Smart Business talked with Harris about Meridian’s road to success, competing against national companies and the challenges of finding good employees.
What are the challenges of being a local company competing against national companies?
The big challenge is a lot of the national companies will basically get a phone call that one of their national clients has an office here in town. There is not much or any selling or having to pitch for the business. It just has already been acquired at the national level.
It makes our jobs much more difficult because in many instances, they’re not getting the best adviser in town or the person who would be best-suited to their particular situation. If it were more of a free market, where you went to interviews and picked the best fit, I think that the company would get better service and better results because of it.
And it makes it more difficult on our business because we don’t get a chance to go over there and tell them about us and how we have been able to help other companies. But at the same point in time, we have done work for national companies that don’t have alliances or national accounts, and we have had to win the business, and many, many times we have had to compete against everyone in town.
We have got a strong market share, as well as a strong group of brokers, and we win more than our fair share of business.

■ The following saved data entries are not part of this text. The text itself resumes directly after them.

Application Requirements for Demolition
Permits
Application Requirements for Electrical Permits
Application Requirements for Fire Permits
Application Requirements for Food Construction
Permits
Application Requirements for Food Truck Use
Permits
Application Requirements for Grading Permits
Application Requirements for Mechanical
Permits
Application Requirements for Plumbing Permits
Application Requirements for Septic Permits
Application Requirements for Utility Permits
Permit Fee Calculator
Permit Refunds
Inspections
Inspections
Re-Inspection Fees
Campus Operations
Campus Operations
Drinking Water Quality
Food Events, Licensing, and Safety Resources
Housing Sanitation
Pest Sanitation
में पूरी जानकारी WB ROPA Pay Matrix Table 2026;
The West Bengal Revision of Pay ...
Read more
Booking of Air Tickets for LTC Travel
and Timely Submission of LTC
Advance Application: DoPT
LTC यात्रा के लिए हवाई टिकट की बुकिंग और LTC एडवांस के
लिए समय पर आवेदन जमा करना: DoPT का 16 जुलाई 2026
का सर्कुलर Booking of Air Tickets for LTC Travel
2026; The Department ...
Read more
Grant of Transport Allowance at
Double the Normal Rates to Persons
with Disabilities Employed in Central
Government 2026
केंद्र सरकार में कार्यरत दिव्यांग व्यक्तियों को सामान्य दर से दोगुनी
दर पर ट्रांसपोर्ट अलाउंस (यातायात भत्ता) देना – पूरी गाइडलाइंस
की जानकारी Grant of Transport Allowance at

What obstacles did you have to overcome as Meridian grew?
You have to put systems into place and organizations into place because if not, your entire day just gets chewed up with making sure things get done right. You have to put capable people in responsible positions that can handle things, so that you can oversee things and get out there and develop relationships and pitch business.
I really haven’t had a lot of obstacles. It is hard to find good, productive people. We have added people and let people go, because frankly, they were not productive. You have to be willing to tell people who aren’t productive that they are not in an appropriate way.

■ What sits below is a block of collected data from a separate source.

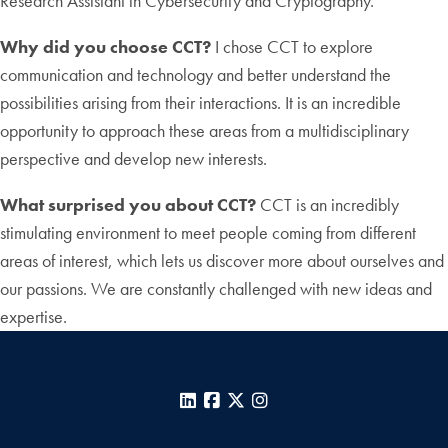
Research Assistant in Cybersecurity and Cryptography.
Why did you choose CCT?
I chose CCT to explore
communication and technology and better understand the
possibilities arising from their interactions. It is an incredible
opportunity to approach these areas from a multidisciplinary
perspective and develop new interests.
What surprised you about CCT?
CCT is an incredibly
stimulating environment to meet people coming from different
areas of interest, which lets us discover more about ourselves and
our passions. We are constantly challenged with new ideas and
expertise.
LinkedIn
Facebook
X
Instagram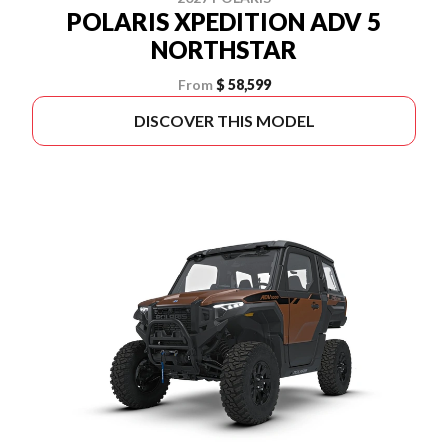
POLARIS XPEDITION ADV 5
NORTHSTAR
From
$ 58,599
DISCOVER THIS MODEL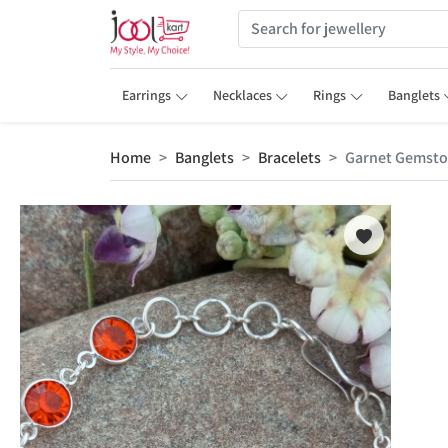
Earrings
Necklaces
Rings
Banglets
Home
Banglets
Bracelets
Garnet Gemston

The best thing you can do for them is to let them know that they need to do something different, because it is not good for them, let alone good for the company. The biggest obstacle for us is to find quality people who mesh well with the existing personality structure and who are also productive.
We would add a lot more people if those three things could be met, but they are very difficult to find.

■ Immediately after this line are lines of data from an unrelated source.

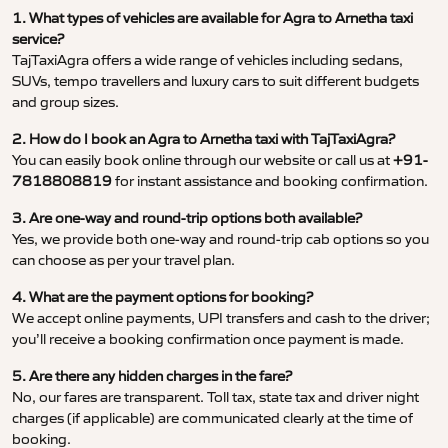
1. What types of vehicles are available for Agra to Arnetha taxi
service?
TajTaxiAgra offers a wide range of vehicles including sedans,
SUVs, tempo travellers and luxury cars to suit different budgets
and group sizes.
2. How do I book an Agra to Arnetha taxi with TajTaxiAgra?
You can easily book online through our website or call us at
+91-
7818808819
for instant assistance and booking confirmation.
3. Are one-way and round-trip options both available?
Yes, we provide both one-way and round-trip cab options so you
can choose as per your travel plan.
4. What are the payment options for booking?
We accept online payments, UPI transfers and cash to the driver;
you’ll receive a booking confirmation once payment is made.
5. Are there any hidden charges in the fare?
No, our fares are transparent. Toll tax, state tax and driver night
charges (if applicable) are communicated clearly at the time of
booking.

How do you attract and retain quality employees?
There are two ways to do it. You can attract existing people from other companies who are producers or you can train new people. We have done a little bit of both. We have three or four young guys who came over after college, and we are teaching them the business.
We also have a number of guys who were producers in other shops who we attracted over here. Trammell Crow had an office here in town and closed it in 2001. We did not have an industrial division at that point, and the Trammell Crow office was basically just industrial. We grabbed their entire industrial team and brought them over here.
That was a good revenue source for us, and they are doing extremely well right now. We were fortunate to be able to put that together.
What skills are essential for leading a fast-growing company?
You have to have patience. You have to be willing to see others’ point of view and merge those points into your opinion. You have to be able to deal with multiple personalities. You have a diverse group of people working under you that react differently.
I also think you have to be consistent with your message. You have to be organized. If you put those things together, people will respond. People want to know that what you say is what you mean, and that you are going to do what you say you are going to do. And that you follow through with things.
We all share the same database. We all work together. We all have different skills and different relations. We are not a typical company where everyone is protecting their business and not sharing any of it.
We are just the opposite. I think that makes us different.